Сибирь, говорят русские, это наша Австралия: каторжники и поселенцы. И как в США или Австралии, так и в Сибири есть то, что нужно называть культурным геноцидом. Коренные народы, туземцы и аборигены были согнаны, уничтожены или исчезли под тяжестью совершенно другого образа жизни.
…Наша программа, как обычно, чрезвычайно насыщенна, и не только по времени: множество визитов в день, многочисленные встречи, пресс-конференция, посещение школ, но и грандиозностью возникающих вопросов. Но возможно, еще больше эмоциями, вызываемыми воображением. В России все вас волнует чрезвычайно. Предполагается, что сегодня мы посетим одну из достопримечательностей советского периода: деревню ученых Академгородок, совершенно искусственное творение в глубине леса в тридцати километрах от Новосибирска. Но сначала нам хотят показать Железнодорожный музей. Это меня чрезвычайно радует, у меня страсть к поездам. Больше всего мне нравится путешествовать в вагоне (я комфортно себя ощущаю в Транссибирском экспрессе). Но к физическому удовольствию этого путешествия примешивается и другое, более тайное: поезд для меня — это живой символ того государственного устройства, которое я люблю, — Республики. Вместе со школой. Это именно они вывели из изоляции, как говорят сегодня, провинции Франции. Эту идею я формулирую впервые, но она во мне уже давно, я нашла подтверждение ей в книге Франсуазы Лорсери «Школа и этнический вызов: образование и интеграция».

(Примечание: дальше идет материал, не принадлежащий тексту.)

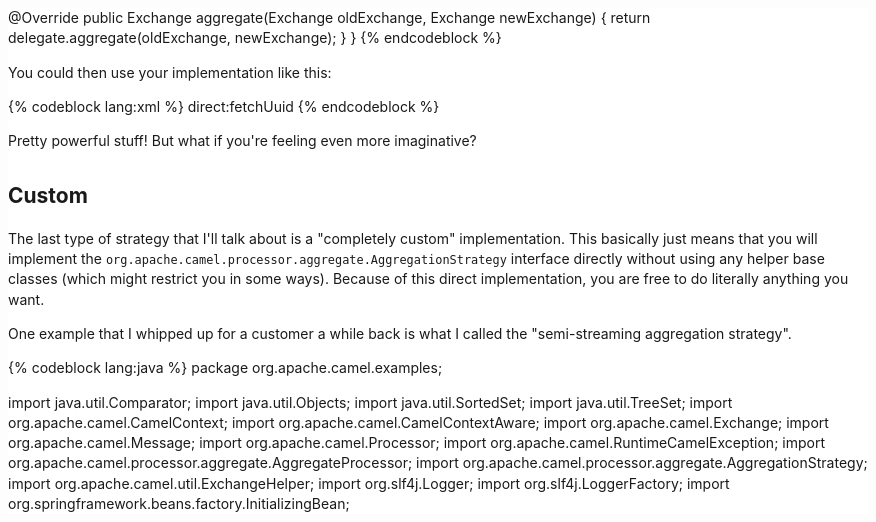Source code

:   @Override
  public Exchange aggregate(Exchange oldExchange, Exchange newExchange) {
    return delegate.aggregate(oldExchange, newExchange);
  }
}
{% endcodeblock %}

You could then use your implementation like this:

{% codeblock lang:xml %}
<bean id="uuidEnrichmentStrategy" class="org.apache.camel.examples.CorrelationIdAggregationStrategy"/>
<camelContext xmlns="http://activemq.apache.org/camel/schema/spring">
  <route>
    <from uri="direct:acceptRequest"/>
    <enrich strategyRef="uuidEnrichmentStrategy">
      <constant>direct:fetchUuid</constant>
    </enrich>
  </route>
  <route>
    <from uri="direct:fetchUuid"/>
    <bean beanType="java.util.UUID" method="randomUUID"/>
    <convertBodyTo type="java.lang.String"/>
  </route>
</camelContext>
{% endcodeblock %}

Pretty powerful stuff! But what if you're feeling even more imaginative?

## Custom

The last type of strategy that I'll talk about is a "completely custom" implementation. This basically just means that you will implement the `org.apache.camel.processor.aggregate.AggregationStrategy` interface directly without using any helper base classes (which might restrict you in some ways). Because of this direct implementation, you are free to do literally anything you want.

One example that I whipped up for a customer a while back is what I called the "semi-streaming aggregation strategy".

{% codeblock lang:java %}
package org.apache.camel.examples;

import java.util.Comparator;
import java.util.Objects;
import java.util.SortedSet;
import java.util.TreeSet;
import org.apache.camel.CamelContext;
import org.apache.camel.CamelContextAware;
import org.apache.camel.Exchange;
import org.apache.camel.Message;
import org.apache.camel.Processor;
import org.apache.camel.RuntimeCamelException;
import org.apache.camel.processor.aggregate.AggregateProcessor;
import org.apache.camel.processor.aggregate.AggregationStrategy;
import org.apache.camel.util.ExchangeHelper;
import org.slf4j.Logger;
import org.slf4j.LoggerFactory;
import org.springframework.beans.factory.InitializingBean;
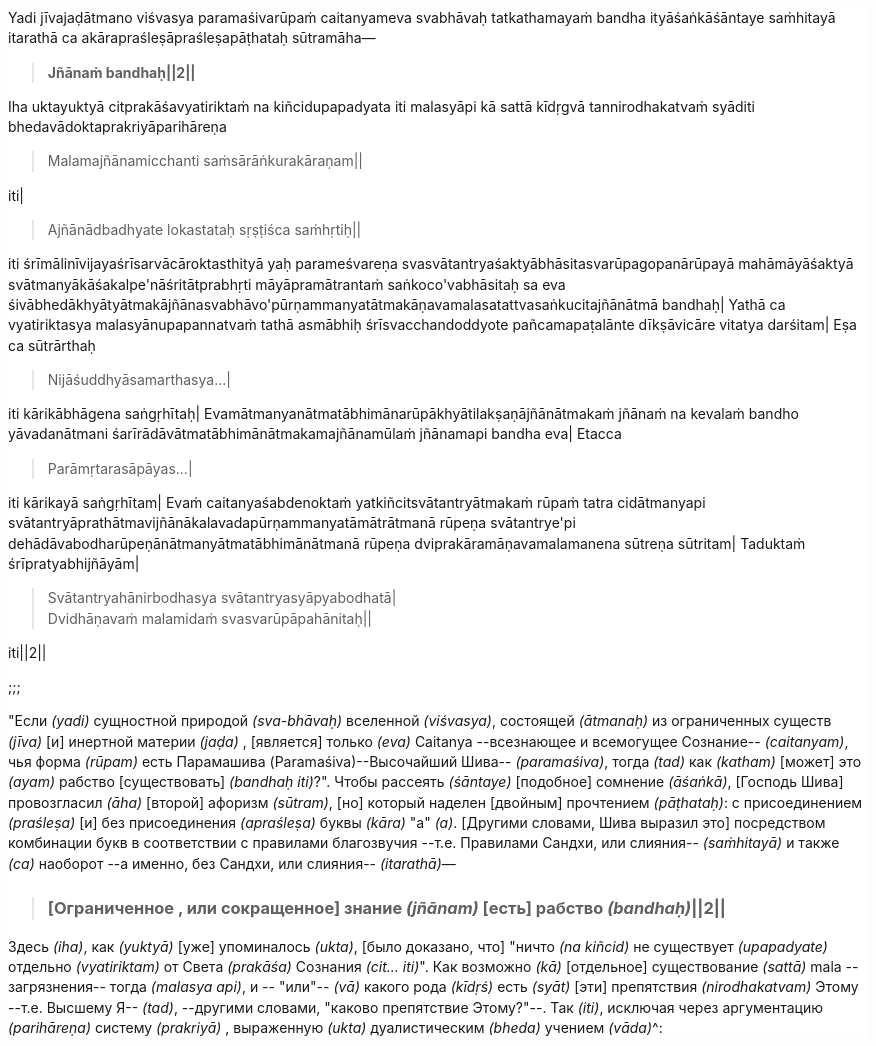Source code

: Yadi jīvajaḍātmano viśvasya paramaśivarūpaṁ caitanyameva svabhāvaḥ tatkathamayaṁ bandha ityāśaṅkāśāntaye saṁhitayā itarathā ca akārapraśleṣāpraśleṣapāṭhataḥ sūtramāha—


> **Jñānaṁ bandhaḥ||2||**

Iha uktayuktyā citprakāśavyatiriktaṁ na kiñcidupapadyata iti malasyāpi kā sattā kīdṛgvā tannirodhakatvaṁ syāditi bhedavādoktaprakriyāparihāreṇa

>Malamajñānamicchanti saṁsārāṅkurakāraṇam||

iti|

>Ajñānādbadhyate lokastataḥ sṛṣṭiśca saṁhṛtiḥ||

iti śrīmālinīvijayaśrīsarvācāroktasthityā yaḥ parameśvareṇa svasvātantryaśaktyābhāsitasvarūpagopanārūpayā mahāmāyāśaktyā svātmanyākāśakalpe'nāśritātprabhṛti māyāpramātrantaṁ saṅkoco'vabhāsitaḥ sa eva śivābhedākhyātyātmakājñānasvabhāvo'pūrṇammanyatātmakāṇavamalasatattvasaṅkucitajñānātmā bandhaḥ| Yathā ca vyatiriktasya malasyānupapannatvaṁ tathā asmābhiḥ śrīsvacchandoddyote pañcamapaṭalānte dīkṣāvicāre vitatya darśitam| Eṣa ca sūtrārthaḥ

>Nijāśuddhyāsamarthasya...|

iti kārikābhāgena saṅgṛhītaḥ| Evamātmanyanātmatābhimānarūpākhyātilakṣaṇājñānātmakaṁ jñānaṁ na kevalaṁ bandho yāvadanātmani śarīrādāvātmatābhimānātmakamajñānamūlaṁ jñānamapi bandha eva| Etacca

>Parāmṛtarasāpāyas...|

iti kārikayā saṅgṛhītam| Evaṁ caitanyaśabdenoktaṁ yatkiñcitsvātantryātmakaṁ rūpaṁ tatra cidātmanyapi svātantryāprathātmavijñānākalavadapūrṇammanyatāmātrātmanā rūpeṇa svātantrye'pi dehādāvabodharūpeṇānātmanyātmatābhimānātmanā rūpeṇa dviprakāramāṇavamalamanena sūtreṇa sūtritam| Taduktaṁ śrīpratyabhijñāyām|

>Svātantryahānirbodhasya svātantryasyāpyabodhatā|    
Dvidhāṇavaṁ malamidaṁ svasvarūpāpahānitaḥ||

iti||2||

;;; 




"Если _(yadi)_ сущностной природой _(sva-bhāvaḥ)_ вселенной _(viśvasya)_, состоящей _(ātmanaḥ)_ из ограниченных существ _(jīva)_ [и] инертной материи _(jaḍa)_ , [является] только _(eva)_ Caitanya --всезнающее и всемогущее Сознание-- _(caitanyam)_, чья форма _(rūpam)_ есть Парамашива (Paramaśiva)--Высочайший Шива-- _(paramaśiva)_, тогда _(tad)_ как _(katham)_ [может] это _(ayam)_ рабство [существовать] _(bandhaḥ iti)_?". Чтобы рассеять _(śāntaye)_ [подобное] сомнение _(āśaṅkā)_, [Господь Шива] провозгласил _(āha)_ [второй] афоризм _(sūtram)_, [но] который наделен [двойным] прочтением _(pāṭhataḥ)_: с присоединением _(praśleṣa)_ [и] без присоединения _(apraśleṣa)_ буквы _(kāra)_ "a" _(a)_. [Другими словами, Шива выразил это] посредством комбинации букв в соответствии с правилами благозвучия --т.е. Правилами Сандхи, или слияния-- _(saṁhitayā)_ и также _(ca)_ наоборот --а именно, без Сандхи, или слияния-- _(itarathā)_—


>### [Ограниченное , или сокращенное] знание _(jñānam)_ [есть] рабство _(bandhaḥ)_||2||


Здесь _(iha)_, как _(yuktyā)_ [уже] упоминалось _(ukta)_, [было доказано, что] "ничто _(na kiñcid)_ не существует _(upapadyate)_ отдельно _(vyatiriktam)_ от Света _(prakāśa)_ Сознания _(cit... iti)_". Как возможно _(kā)_ [отдельное] существование _(sattā)_ mala --загрязнения-- тогда _(malasya api)_, и -- "или"-- _(vā)_ какого рода _(kīdṛś)_ есть _(syāt)_ [эти] препятствия _(nirodhakatvam)_ Этому --т.е. Высшему Я-- _(tad)_, --другими словами, "каково препятствие Этому?"--. Так _(iti)_, исключая через аргументацию _(parihāreṇa)_ систему _(prakriyā)_ , выраженную _(ukta)_ дуалистическим _(bheda)_ учением _(vāda)_^:
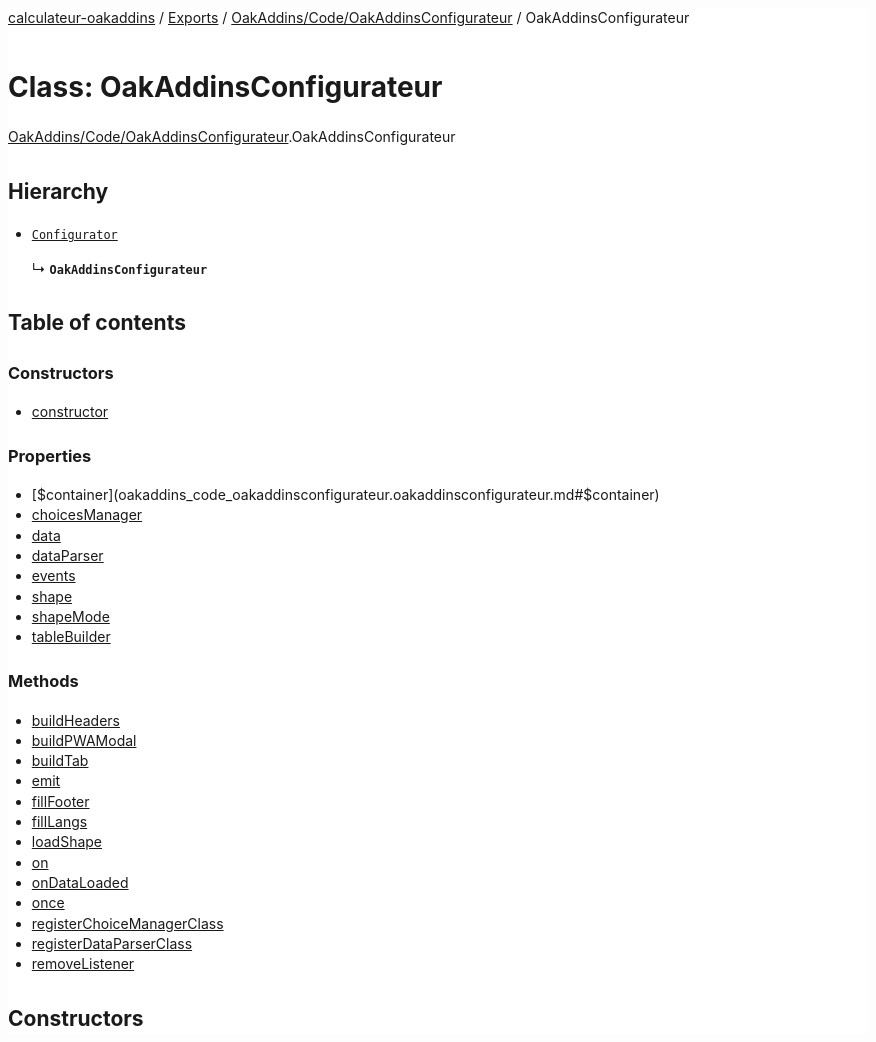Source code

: [calculateur-oakaddins](../README.md) / [Exports](../modules.md) / [OakAddins/Code/OakAddinsConfigurateur](../modules/oakaddins_code_oakaddinsconfigurateur.md) / OakAddinsConfigurateur

# Class: OakAddinsConfigurateur

[OakAddins/Code/OakAddinsConfigurateur](../modules/oakaddins_code_oakaddinsconfigurateur.md).OakAddinsConfigurateur

## Hierarchy

- [`Configurator`](lib_configurator.configurator.md)

  ↳ **`OakAddinsConfigurateur`**

## Table of contents

### Constructors

- [constructor](oakaddins_code_oakaddinsconfigurateur.oakaddinsconfigurateur.md#constructor)

### Properties

- [$container](oakaddins_code_oakaddinsconfigurateur.oakaddinsconfigurateur.md#$container)
- [choicesManager](oakaddins_code_oakaddinsconfigurateur.oakaddinsconfigurateur.md#choicesmanager)
- [data](oakaddins_code_oakaddinsconfigurateur.oakaddinsconfigurateur.md#data)
- [dataParser](oakaddins_code_oakaddinsconfigurateur.oakaddinsconfigurateur.md#dataparser)
- [events](oakaddins_code_oakaddinsconfigurateur.oakaddinsconfigurateur.md#events)
- [shape](oakaddins_code_oakaddinsconfigurateur.oakaddinsconfigurateur.md#shape)
- [shapeMode](oakaddins_code_oakaddinsconfigurateur.oakaddinsconfigurateur.md#shapemode)
- [tableBuilder](oakaddins_code_oakaddinsconfigurateur.oakaddinsconfigurateur.md#tablebuilder)

### Methods

- [buildHeaders](oakaddins_code_oakaddinsconfigurateur.oakaddinsconfigurateur.md#buildheaders)
- [buildPWAModal](oakaddins_code_oakaddinsconfigurateur.oakaddinsconfigurateur.md#buildpwamodal)
- [buildTab](oakaddins_code_oakaddinsconfigurateur.oakaddinsconfigurateur.md#buildtab)
- [emit](oakaddins_code_oakaddinsconfigurateur.oakaddinsconfigurateur.md#emit)
- [fillFooter](oakaddins_code_oakaddinsconfigurateur.oakaddinsconfigurateur.md#fillfooter)
- [fillLangs](oakaddins_code_oakaddinsconfigurateur.oakaddinsconfigurateur.md#filllangs)
- [loadShape](oakaddins_code_oakaddinsconfigurateur.oakaddinsconfigurateur.md#loadshape)
- [on](oakaddins_code_oakaddinsconfigurateur.oakaddinsconfigurateur.md#on)
- [onDataLoaded](oakaddins_code_oakaddinsconfigurateur.oakaddinsconfigurateur.md#ondataloaded)
- [once](oakaddins_code_oakaddinsconfigurateur.oakaddinsconfigurateur.md#once)
- [registerChoiceManagerClass](oakaddins_code_oakaddinsconfigurateur.oakaddinsconfigurateur.md#registerchoicemanagerclass)
- [registerDataParserClass](oakaddins_code_oakaddinsconfigurateur.oakaddinsconfigurateur.md#registerdataparserclass)
- [removeListener](oakaddins_code_oakaddinsconfigurateur.oakaddinsconfigurateur.md#removelistener)

## Constructors
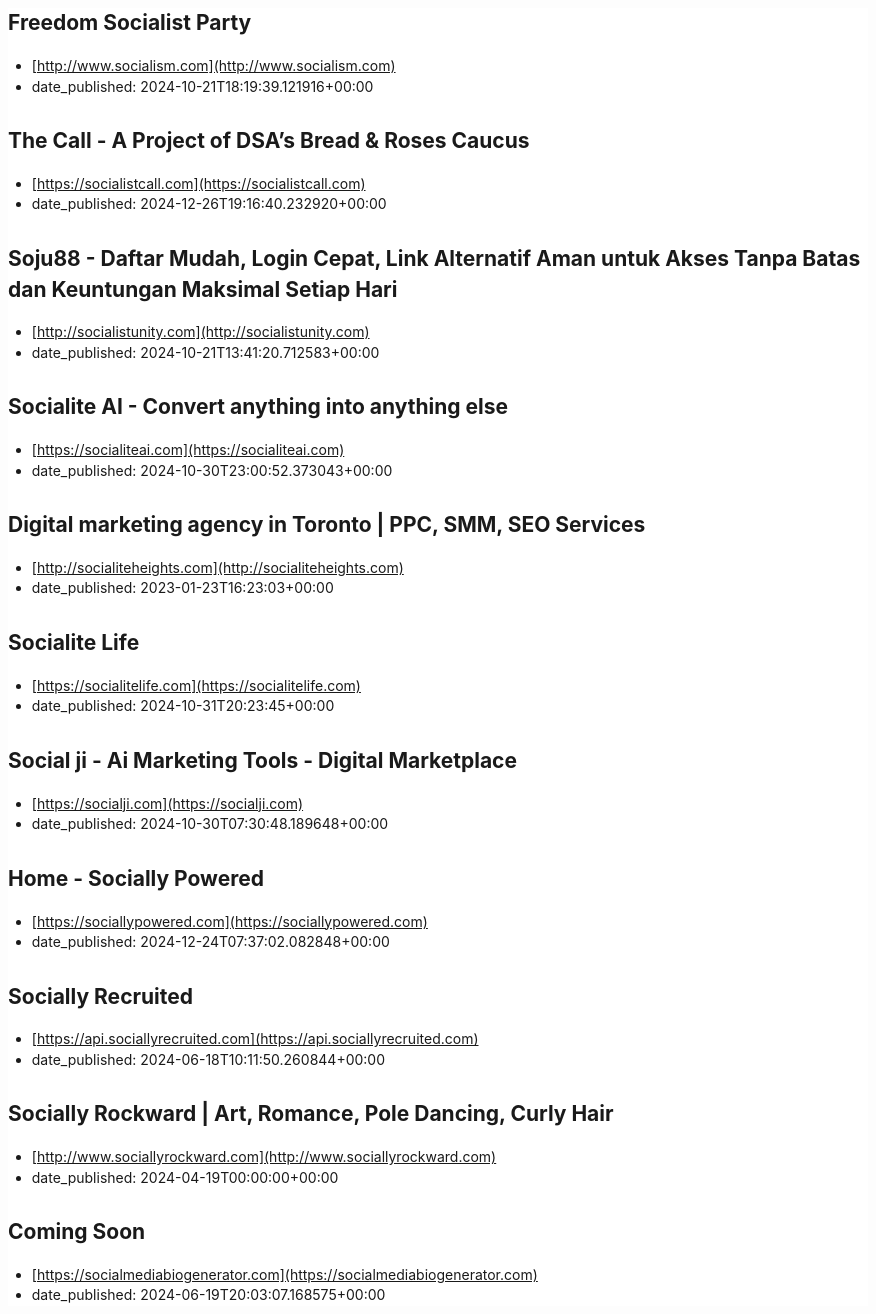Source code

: ## Freedom Socialist Party
 - [http://www.socialism.com](http://www.socialism.com)
 - date_published: 2024-10-21T18:19:39.121916+00:00

 ## The Call - A Project of DSA’s Bread & Roses Caucus
 - [https://socialistcall.com](https://socialistcall.com)
 - date_published: 2024-12-26T19:16:40.232920+00:00

 ## Soju88 - Daftar Mudah, Login Cepat, Link Alternatif Aman untuk Akses Tanpa Batas dan Keuntungan Maksimal Setiap Hari
 - [http://socialistunity.com](http://socialistunity.com)
 - date_published: 2024-10-21T13:41:20.712583+00:00

 ## Socialite AI - Convert anything into anything else
 - [https://socialiteai.com](https://socialiteai.com)
 - date_published: 2024-10-30T23:00:52.373043+00:00

 ## Digital marketing agency in Toronto | PPC, SMM, SEO Services
 - [http://socialiteheights.com](http://socialiteheights.com)
 - date_published: 2023-01-23T16:23:03+00:00

 ## Socialite Life
 - [https://socialitelife.com](https://socialitelife.com)
 - date_published: 2024-10-31T20:23:45+00:00

 ## Social ji - Ai Marketing Tools - Digital Marketplace
 - [https://socialji.com](https://socialji.com)
 - date_published: 2024-10-30T07:30:48.189648+00:00

 ## Home - Socially Powered
 - [https://sociallypowered.com](https://sociallypowered.com)
 - date_published: 2024-12-24T07:37:02.082848+00:00

 ## Socially Recruited
 - [https://api.sociallyrecruited.com](https://api.sociallyrecruited.com)
 - date_published: 2024-06-18T10:11:50.260844+00:00

 ## Socially Rockward | Art, Romance, Pole Dancing, Curly Hair
 - [http://www.sociallyrockward.com](http://www.sociallyrockward.com)
 - date_published: 2024-04-19T00:00:00+00:00

 ## Coming Soon
 - [https://socialmediabiogenerator.com](https://socialmediabiogenerator.com)
 - date_published: 2024-06-19T20:03:07.168575+00:00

Именно с железной дорогой, школой и воинской повинностью происходит в начале Третьей республики то, что Эжен Вебер называет «концом провинциализма»: национальное единство и национальное самосознание. Многие люди это смутно чувствуют со щемящим сердцем, когда больше не пользуются железнодорожным путем, когда закрывают школу: что-то от республиканской идеи теряется. Это то, что случилось, когда отменили военную службу, а школа превратилась в неопределенную «педагогическую услугу». Желание стать железнодорожным служащим или учителем не имело целью, как сейчас пренебрежительно говорят, обретение «обеспеченности и стабильной пенсии», а значило участие в прогрессе. Прогресс как следствие образования и экономического развития. То же самое было в и России. С тем же самым двойным смыслом. К тому же была чудесная техника, которая развивалась вместе с железной дорогой. Кто из детей страстно не любил паровозы!.. А воспоминания о движении сопротивления, о «рельсовой войне»…
Музей поездов растянулся на многие гектары на железнодорожных путях, по которым они больше никогда уже не поедут. Локомотивы разных эпох, перекрашенные в их оригинальные цвета: черный, ярко-красный, зеленый, часто отмеченные впереди красной звездой… Также и вагоны, начиная с самых старых и неудобных до роскошных апартаментов с велюровыми и шелковыми скамейками (но в них еще не было туалетов, как, впрочем, и отопления). Как везде, где есть техника и история, возникает много эмоций. В музейной витрине медали воинов Великой Отечественной войны. Я не могу не назвать здесь их имен: Николаев Василий Борисович, Трубников Иван Ефимович.
И опять на других перронах локомотивы разных лет, целые поезда с вагонами, надписями об их маршрутах. Между ними очень чистые широкие платформы. Слишком толстый слой краски придает им, как и старым кораблям, что-то вроде искусственной молодости. Но большая красная звезда, которая сияет впереди каждого паровоза, сохранила мистическую власть. Мирные, окончательно умолкшие, будто бы в витрине специализированного магазина модели больших, немного напыщенных игрушек в натуральную величину. Многие молодые пары приходят сфотографироваться перед ними или в салонах первых классов, украшенных тканями и занавесками…

Самое ценное, что я сохранила: пилотка из газеты, которую сделала по моей просьбе одна рабочая несколькими быстрыми и умелыми движениями. Я ее сфотографировала в зеркале нашего вагона. Я хотела подарить эту пилотку моему дяде, который водит локомотивы всю свою жизнь, сначала на угле, а затем на электротяге. Я много о нем думала в тот день, о его добром лице, его чувстве юмора, рабочей походке, лукавых анекдотах, о его желании петь.
Затем мы поехали в Академгородок. В момент, когда перед тобой предстает действительность, которая для тебя пока только мифическое название, убеждаешься в парадоксальности путешествий: то, что видишь своими глазами, не может заменить никакое чтение, и всегда в недостаточной степени пользуешься возможностью увидеть… Несмотря на добрую волю и компетентность наших гидов, всего, что удастся увидеть, будет недостаточно. И это неизбежно. Нужно было до отъезда работать с книгами и документацией… Но я также знаю и следующее: то, что меня тревожит во время путешествия, ничуть не омрачая ощущения полного счастья, найдет свое решение спустя несколько месяцев.